One of the most anticipated spaces, the Community Kitchen, features cooks from all 61 barangays of Bacolod preparing dishes rooted in personal memory and local heritage. There are no celebrity chefs here, just real home cooks sharing traditions that have been passed down through the generations.
The Market and Street Food area highlight both everyday staples and endangered ingredients from the Ark of Taste, Slow Food’s international list of endangered, sustainably produced heritage food and ingredients. These include ingredients such as batuan (a local fruit popularly used as a souring agent), kadyos (pigeon peas), heirloom criollo cacao, artisanal muscovado, and Visayan heritage salts like tultul and budbud.


For visitors who wish to delve into deeper topics, TMAP has a series of grounded, intimate talks lined up. Discussions revolve around issues such as climate resilience, indigenous food sovereignty, farmer-chef partnerships, and the future of youth-led agri-entrepreneurship, among others.

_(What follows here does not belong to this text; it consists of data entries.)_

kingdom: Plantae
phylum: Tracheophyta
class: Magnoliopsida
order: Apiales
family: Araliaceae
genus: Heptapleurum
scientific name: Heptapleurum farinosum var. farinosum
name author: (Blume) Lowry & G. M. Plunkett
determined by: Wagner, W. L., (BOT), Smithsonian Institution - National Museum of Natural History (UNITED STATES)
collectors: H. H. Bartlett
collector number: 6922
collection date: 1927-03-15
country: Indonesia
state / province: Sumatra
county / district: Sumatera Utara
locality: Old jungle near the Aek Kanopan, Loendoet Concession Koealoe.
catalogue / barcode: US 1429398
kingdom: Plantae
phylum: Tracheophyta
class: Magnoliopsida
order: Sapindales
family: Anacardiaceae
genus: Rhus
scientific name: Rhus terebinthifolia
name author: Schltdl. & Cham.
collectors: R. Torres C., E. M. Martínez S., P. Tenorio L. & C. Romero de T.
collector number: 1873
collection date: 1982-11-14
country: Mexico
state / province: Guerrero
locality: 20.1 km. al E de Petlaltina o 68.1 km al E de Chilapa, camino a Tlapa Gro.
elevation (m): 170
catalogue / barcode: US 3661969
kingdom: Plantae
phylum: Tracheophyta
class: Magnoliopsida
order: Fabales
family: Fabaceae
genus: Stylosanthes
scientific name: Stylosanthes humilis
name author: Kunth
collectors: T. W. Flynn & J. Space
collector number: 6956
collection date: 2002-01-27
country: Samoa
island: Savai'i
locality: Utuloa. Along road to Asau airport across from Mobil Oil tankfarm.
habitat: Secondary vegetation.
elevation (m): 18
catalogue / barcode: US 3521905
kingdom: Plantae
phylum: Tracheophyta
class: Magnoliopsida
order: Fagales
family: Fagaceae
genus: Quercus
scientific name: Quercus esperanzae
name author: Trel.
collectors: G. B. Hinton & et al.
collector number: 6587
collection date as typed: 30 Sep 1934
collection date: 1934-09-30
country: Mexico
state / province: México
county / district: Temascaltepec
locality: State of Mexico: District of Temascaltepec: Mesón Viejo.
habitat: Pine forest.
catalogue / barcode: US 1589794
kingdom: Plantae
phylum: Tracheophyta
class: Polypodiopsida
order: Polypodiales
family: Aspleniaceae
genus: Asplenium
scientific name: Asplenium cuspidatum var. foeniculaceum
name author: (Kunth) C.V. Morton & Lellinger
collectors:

Food and drink go hand in hand, and Terra Madre has plenty of programmes in store. Cocktail lovers can follow the Slow Drinks trail curated by world-renowned names like Danny Childs (Slow Drinks, USA), Danny Park (Zest, South Korea), Agung Prabowo (The Old Man & PENICILLIN, Hong Kong / Indonesia), Daniel Nguyen (Sông Cái Distillery, Vietnam), and more.

The beverages spotlight foraged infusions, local botanicals, heirloom fruits, as well as creative, non-alcoholic inventions. Nearby, the Slow Food Coffee Coalition Pavilion take visitors from farm to cup with tastings and deep dives into the region’s coffee landscapes.
TMAP 2025 marks a natural progression from the Terra Madre Visayas events hosted in 2023 and 2024. With Negros’ rich agricultural biodiversity, long history of farming traditions, and an active network of Slow Food communities — which has steadily grown since the movement was first introduced to the region close to two decades ago — the region is all set to become the next hub for the slow food movement in Asia and the Pacific.